━━━━━ Provided data ━━━━━
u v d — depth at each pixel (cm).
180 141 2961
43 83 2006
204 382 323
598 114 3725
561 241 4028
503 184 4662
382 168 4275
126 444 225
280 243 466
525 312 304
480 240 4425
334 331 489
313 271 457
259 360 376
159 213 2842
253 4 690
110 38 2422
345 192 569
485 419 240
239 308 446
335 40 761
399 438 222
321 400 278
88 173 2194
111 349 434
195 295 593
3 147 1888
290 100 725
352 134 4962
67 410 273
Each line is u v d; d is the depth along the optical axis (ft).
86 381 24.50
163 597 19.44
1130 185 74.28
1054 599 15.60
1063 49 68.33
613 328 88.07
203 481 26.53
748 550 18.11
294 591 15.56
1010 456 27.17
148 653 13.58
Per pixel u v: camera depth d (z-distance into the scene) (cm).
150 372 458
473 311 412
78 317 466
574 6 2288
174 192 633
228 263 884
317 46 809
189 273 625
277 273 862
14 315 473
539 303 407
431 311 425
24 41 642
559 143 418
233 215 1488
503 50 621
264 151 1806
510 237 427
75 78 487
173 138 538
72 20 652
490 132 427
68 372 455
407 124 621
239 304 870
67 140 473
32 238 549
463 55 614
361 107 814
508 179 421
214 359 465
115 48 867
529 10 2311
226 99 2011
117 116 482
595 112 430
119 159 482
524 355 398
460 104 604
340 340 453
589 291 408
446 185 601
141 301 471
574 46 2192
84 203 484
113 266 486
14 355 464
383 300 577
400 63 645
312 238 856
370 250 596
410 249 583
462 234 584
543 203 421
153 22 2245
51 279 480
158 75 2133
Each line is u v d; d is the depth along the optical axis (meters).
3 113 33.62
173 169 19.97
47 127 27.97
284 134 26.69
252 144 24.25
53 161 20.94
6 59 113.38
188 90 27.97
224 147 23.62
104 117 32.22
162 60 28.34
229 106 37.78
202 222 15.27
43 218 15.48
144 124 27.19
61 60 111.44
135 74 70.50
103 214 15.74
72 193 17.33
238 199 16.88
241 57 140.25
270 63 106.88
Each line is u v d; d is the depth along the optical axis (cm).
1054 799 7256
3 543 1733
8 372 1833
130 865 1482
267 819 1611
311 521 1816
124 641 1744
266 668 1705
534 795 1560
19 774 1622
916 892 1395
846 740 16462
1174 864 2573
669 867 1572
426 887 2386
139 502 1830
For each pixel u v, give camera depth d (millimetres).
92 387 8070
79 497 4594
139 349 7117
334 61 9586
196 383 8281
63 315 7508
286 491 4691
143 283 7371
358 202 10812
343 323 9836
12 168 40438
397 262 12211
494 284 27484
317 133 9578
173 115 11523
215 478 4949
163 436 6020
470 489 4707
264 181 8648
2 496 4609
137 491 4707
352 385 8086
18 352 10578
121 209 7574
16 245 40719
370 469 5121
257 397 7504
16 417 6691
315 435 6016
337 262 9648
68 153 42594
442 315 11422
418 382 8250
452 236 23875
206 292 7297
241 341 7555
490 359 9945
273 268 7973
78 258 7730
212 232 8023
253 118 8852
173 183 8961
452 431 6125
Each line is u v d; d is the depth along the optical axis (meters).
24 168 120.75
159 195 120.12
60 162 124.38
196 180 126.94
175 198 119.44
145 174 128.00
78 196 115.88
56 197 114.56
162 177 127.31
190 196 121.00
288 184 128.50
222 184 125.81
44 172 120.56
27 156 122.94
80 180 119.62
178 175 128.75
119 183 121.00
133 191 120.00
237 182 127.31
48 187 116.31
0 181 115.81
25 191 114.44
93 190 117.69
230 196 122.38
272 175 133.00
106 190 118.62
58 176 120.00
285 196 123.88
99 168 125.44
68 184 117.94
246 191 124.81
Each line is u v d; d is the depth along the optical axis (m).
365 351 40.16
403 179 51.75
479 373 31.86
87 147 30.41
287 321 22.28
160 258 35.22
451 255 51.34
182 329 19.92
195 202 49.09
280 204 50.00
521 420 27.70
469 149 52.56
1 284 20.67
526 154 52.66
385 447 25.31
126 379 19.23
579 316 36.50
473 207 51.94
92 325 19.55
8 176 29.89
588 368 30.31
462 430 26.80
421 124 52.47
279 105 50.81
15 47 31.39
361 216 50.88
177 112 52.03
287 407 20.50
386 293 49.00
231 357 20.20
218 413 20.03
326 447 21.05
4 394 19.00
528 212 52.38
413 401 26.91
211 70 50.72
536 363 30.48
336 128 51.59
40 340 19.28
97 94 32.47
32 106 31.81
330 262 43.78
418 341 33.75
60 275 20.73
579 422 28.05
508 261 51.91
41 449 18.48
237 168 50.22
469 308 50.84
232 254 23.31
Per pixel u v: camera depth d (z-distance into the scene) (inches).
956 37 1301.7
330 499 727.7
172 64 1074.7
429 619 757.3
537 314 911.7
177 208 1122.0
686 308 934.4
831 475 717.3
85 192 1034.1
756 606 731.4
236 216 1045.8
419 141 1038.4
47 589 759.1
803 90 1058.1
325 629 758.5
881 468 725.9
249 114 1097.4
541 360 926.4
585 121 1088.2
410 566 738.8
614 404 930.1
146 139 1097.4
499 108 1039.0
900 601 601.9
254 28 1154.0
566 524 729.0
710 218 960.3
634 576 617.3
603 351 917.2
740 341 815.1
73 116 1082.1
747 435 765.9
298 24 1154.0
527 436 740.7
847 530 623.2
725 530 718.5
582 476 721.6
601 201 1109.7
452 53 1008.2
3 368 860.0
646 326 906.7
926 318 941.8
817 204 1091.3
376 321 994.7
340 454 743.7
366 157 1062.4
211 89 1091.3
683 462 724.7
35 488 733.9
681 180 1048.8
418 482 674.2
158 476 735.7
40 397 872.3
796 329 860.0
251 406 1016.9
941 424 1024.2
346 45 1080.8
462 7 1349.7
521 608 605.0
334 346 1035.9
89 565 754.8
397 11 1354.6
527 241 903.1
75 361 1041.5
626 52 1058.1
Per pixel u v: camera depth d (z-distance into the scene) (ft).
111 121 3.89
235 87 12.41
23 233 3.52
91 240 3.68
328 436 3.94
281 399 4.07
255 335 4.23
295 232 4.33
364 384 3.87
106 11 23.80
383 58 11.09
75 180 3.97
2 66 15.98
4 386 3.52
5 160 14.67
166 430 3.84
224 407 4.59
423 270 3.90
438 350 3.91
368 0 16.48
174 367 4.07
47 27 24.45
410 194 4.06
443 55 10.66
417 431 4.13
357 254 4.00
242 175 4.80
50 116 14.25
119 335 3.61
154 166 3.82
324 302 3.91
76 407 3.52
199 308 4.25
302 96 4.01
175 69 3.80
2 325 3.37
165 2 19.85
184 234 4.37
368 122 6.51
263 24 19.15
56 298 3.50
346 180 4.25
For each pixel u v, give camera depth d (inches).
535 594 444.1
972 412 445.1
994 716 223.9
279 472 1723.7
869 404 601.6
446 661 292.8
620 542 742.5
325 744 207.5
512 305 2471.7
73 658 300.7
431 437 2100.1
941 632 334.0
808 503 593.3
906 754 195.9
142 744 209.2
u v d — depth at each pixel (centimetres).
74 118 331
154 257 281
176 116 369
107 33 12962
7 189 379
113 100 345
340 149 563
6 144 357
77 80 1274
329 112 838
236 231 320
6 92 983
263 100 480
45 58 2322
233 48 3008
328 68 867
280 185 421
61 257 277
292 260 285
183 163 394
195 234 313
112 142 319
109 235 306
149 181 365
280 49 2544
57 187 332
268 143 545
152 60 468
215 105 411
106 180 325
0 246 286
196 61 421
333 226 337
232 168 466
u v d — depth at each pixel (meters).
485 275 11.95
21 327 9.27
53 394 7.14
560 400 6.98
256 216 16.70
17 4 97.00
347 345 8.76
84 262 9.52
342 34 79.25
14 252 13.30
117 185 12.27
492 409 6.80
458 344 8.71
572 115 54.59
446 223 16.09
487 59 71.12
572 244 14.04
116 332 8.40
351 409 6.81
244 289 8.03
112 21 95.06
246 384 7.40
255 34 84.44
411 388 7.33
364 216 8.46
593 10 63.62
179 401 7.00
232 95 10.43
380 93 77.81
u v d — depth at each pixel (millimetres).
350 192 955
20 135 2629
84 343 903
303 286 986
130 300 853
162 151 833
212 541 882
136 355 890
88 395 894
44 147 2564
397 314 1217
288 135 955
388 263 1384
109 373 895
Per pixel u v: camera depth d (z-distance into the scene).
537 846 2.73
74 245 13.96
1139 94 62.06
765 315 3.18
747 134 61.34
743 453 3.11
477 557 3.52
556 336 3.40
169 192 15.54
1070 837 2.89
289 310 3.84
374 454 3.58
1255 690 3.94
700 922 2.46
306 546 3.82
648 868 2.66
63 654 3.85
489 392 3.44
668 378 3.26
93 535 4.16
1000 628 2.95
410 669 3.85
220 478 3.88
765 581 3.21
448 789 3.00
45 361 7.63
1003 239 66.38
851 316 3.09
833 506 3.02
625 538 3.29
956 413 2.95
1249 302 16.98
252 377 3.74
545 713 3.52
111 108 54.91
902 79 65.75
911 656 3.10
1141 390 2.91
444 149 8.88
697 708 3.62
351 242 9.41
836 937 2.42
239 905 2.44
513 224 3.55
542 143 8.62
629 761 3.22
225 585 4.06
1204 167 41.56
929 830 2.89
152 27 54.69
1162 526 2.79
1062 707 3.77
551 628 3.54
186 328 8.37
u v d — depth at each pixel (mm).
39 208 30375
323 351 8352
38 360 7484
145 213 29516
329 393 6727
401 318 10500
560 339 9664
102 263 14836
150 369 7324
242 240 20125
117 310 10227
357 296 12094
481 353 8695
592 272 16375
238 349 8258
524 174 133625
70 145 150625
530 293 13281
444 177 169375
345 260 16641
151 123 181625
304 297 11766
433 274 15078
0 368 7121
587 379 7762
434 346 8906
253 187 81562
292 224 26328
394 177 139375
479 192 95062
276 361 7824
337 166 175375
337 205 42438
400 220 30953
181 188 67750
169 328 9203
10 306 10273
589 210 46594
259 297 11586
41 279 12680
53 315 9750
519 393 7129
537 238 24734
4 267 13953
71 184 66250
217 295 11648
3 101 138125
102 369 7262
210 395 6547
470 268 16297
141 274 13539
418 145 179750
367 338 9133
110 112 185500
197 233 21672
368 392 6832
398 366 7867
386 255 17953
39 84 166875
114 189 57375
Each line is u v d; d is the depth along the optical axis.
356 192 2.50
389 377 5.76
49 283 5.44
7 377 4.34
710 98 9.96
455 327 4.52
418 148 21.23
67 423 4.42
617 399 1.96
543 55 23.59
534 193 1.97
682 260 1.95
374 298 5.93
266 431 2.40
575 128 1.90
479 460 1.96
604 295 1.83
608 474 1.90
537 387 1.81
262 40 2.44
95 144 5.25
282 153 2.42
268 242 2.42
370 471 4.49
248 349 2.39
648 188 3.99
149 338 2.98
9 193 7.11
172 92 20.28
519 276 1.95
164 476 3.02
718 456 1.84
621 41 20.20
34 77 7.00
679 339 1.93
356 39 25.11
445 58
━━━━━
- Your goal -
Check each line above for the word "distance", and copy the lines where it appears.

- Response to this task -
Per pixel u v: camera depth d (z-distance into the scene) (cm).
Per pixel u v: camera depth d (z-distance into the scene) (inches).
Per pixel u v: camera depth d (z-distance into the scene) (ft).
Per pixel u v: camera depth d (z-distance into the scene).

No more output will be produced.